No. 12 – BCM Gravelines-Dunkerque
- Position: Forward
- League: LNB Pro A

Personal information
- Born: 12 June 1992 (age 33) Paris, France
- Nationality: French / Ivorian
- Listed height: 2.01 m (6 ft 7 in)
- Listed weight: 202 lb (92 kg)

Career information
- NBA draft: 2014: undrafted

Career history
- 2012–2013: Saint-Vallier
- 2013–2016: Denain Voltaire
- 2016–2017: Hermine Nantes
- 2017–2018: HTV
- 2018–2019: Hermine Nantes
- 2019–2021: Cholet
- 2021–present: BCM Gravelines-Dunkerque

= Vafessa Fofana =

Franco-Ivorian basketball player (born 1992)

Vafessa Fofana (born 12 June 1992) is a French-Ivorian basketball player. He plays for the French League side BCM Gravelines-Dunkerque and the Ivory Coast national basketball team.

==Professional career==
In 2009, Fofana started his club career with the Cholet Basket under 21 at the age of 17, he averaged 4.3 points, 2.8 rebounds and 0.3 blocks. In his second season at Cholet Basketball Under 21, he averaged 9.3 points, 3.5 rebounds and 0.6 blocks. In his third season at the Cholet Basketball Under 21, he averaged 13.4 points, 4 rebounds and 0.6 blocks.

In 2012, he played for the Saint-Vallier basketball team where he averaged 1.8 points, 1.6 rebounds and 0.3 blocks. In 2013, he played for the Denain Voltaire Basket where he averaged 4.1 points, 2.7 rebounds and 0.1 blocks.

In 2016, He played for the Hermine Nantes Basket where he averaged 8 points, 4.5 rebounds and 0 blocks. In 2017, he moved to HTV Basket where he averaged 6.3 points, 3.5 rebounds and 0.3 In 2018, he moved back to Hermine Nantes Basket where he averaged 9.9 points, 5.1 rebounds and 0.4 blocks.

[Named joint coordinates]
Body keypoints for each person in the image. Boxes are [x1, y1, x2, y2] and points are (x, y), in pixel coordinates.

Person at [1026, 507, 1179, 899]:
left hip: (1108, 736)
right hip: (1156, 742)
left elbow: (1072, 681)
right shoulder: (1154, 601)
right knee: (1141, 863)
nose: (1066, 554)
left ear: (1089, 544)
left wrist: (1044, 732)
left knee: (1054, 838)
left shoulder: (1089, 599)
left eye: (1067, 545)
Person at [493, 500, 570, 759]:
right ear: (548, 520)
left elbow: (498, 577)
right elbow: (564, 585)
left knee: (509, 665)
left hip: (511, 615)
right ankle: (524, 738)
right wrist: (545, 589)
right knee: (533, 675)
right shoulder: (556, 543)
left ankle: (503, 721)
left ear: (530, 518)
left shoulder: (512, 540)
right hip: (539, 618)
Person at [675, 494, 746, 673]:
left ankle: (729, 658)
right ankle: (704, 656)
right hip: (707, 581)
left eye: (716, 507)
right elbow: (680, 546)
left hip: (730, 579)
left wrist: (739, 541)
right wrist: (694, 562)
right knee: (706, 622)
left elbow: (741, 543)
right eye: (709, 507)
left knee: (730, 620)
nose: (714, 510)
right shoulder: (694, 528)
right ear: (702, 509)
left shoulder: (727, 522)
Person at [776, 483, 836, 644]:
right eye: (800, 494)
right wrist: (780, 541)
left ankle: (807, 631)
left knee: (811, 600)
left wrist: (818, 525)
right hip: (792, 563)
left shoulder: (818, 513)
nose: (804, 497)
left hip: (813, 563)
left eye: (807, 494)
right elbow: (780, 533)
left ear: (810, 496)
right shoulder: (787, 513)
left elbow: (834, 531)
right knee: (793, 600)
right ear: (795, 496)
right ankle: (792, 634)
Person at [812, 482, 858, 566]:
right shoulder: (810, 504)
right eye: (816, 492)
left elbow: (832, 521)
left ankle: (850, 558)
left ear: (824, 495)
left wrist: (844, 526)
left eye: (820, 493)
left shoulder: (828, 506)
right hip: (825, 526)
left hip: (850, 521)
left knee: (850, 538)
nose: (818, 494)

==

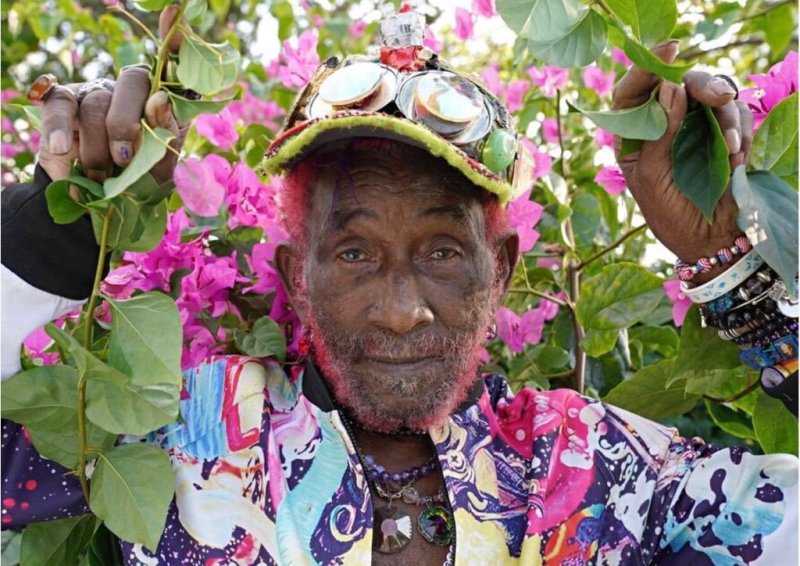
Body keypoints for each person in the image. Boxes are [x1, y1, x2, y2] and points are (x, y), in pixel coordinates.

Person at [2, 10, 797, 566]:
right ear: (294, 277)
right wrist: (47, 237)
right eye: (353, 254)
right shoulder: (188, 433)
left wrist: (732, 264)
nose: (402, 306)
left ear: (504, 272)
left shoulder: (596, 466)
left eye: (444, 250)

---

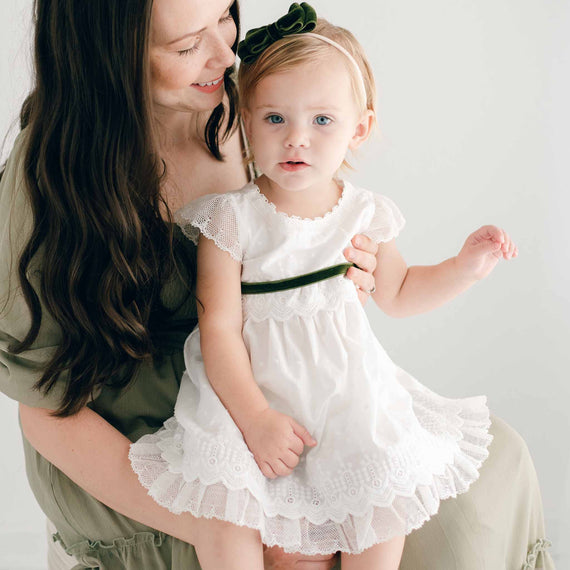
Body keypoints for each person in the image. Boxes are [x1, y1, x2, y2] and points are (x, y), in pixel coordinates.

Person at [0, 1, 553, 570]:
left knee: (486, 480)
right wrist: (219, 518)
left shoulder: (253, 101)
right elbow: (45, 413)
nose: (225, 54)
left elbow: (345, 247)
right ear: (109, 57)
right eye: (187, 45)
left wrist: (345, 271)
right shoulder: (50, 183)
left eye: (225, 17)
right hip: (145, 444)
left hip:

▶ Problem:
In the player profile, reproduce the passage from "Vafessa Fofana (born" to "national basketball team.", substituting "Côte d'Ivoire" for "Ivory Coast".

▶ Problem solution:
Vafessa Fofana (born 12 June 1992) is a French-Ivorian basketball player. He plays for the French League side BCM Gravelines-Dunkerque and the Côte d'Ivoire national basketball team.